From All Africa.
African countries must overcome fear of fellow Africans, remove barriers and allow free movement and inter-African trade to take root among their own people in the interest of economic integration and unity, a political analyst says.
Xenophobic tendencies displayed by Zimbabweans and South Africans against their fellow Africans are disturbing and anti-African, political analyst and publisher Dr Ibbo Mandaza told the audience at a public lecture at the University of Zimbabwe Institute of Development Studies, according to a report in All Africa.
The lecture provided a platform for speakers to reflect on the 50th anniversary of the founding of the African Union. The theme was, “Fifty Year Journey of the African Union: Achievements, Challenges and Prospects.”
“Zimbabweans and South Africans seem to suffer from very acute amnesia forgetting the sacrifices that were made by other African countries for them to be liberated,” Mandaz said. “Nigerians in the 1970s gave a $1 each for the liberation fund.

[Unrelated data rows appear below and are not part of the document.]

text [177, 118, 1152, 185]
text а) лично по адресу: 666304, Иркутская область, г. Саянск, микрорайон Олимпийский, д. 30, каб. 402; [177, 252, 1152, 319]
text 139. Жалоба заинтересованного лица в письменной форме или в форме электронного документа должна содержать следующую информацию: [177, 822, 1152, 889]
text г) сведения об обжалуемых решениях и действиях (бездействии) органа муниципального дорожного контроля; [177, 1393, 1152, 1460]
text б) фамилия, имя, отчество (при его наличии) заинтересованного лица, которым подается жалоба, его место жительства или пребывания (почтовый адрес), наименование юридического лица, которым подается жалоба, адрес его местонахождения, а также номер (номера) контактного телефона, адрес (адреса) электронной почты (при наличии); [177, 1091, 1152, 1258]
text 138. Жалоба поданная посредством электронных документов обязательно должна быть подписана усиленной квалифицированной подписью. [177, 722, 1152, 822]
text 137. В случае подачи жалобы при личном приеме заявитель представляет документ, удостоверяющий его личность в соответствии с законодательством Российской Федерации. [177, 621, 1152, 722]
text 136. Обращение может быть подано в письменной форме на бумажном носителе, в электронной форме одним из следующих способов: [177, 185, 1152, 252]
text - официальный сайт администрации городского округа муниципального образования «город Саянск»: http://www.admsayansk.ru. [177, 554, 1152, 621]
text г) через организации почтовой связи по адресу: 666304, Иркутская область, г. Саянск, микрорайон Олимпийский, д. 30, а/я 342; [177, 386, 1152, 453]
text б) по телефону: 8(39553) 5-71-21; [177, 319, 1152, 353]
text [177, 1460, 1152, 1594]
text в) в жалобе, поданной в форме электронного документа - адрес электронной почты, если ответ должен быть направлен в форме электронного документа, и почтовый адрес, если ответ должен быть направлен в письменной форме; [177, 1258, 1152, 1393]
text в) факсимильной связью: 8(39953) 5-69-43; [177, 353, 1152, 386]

We cannot be pan Africanists while at the same time we are xenophobic, calling Malawians and Zambians ‘aliens.'”
Also speaking at the lecture, University Vice Chancellor Prof. Levy Nyagura said, “Most of the issues that were echoed by our forefathers in 1963 when the (African Union) was founded are still relevant today. The question we have to ask ourselves is how far have we gone in realizing Kwame Nkrumah’s dream of a united Africa?”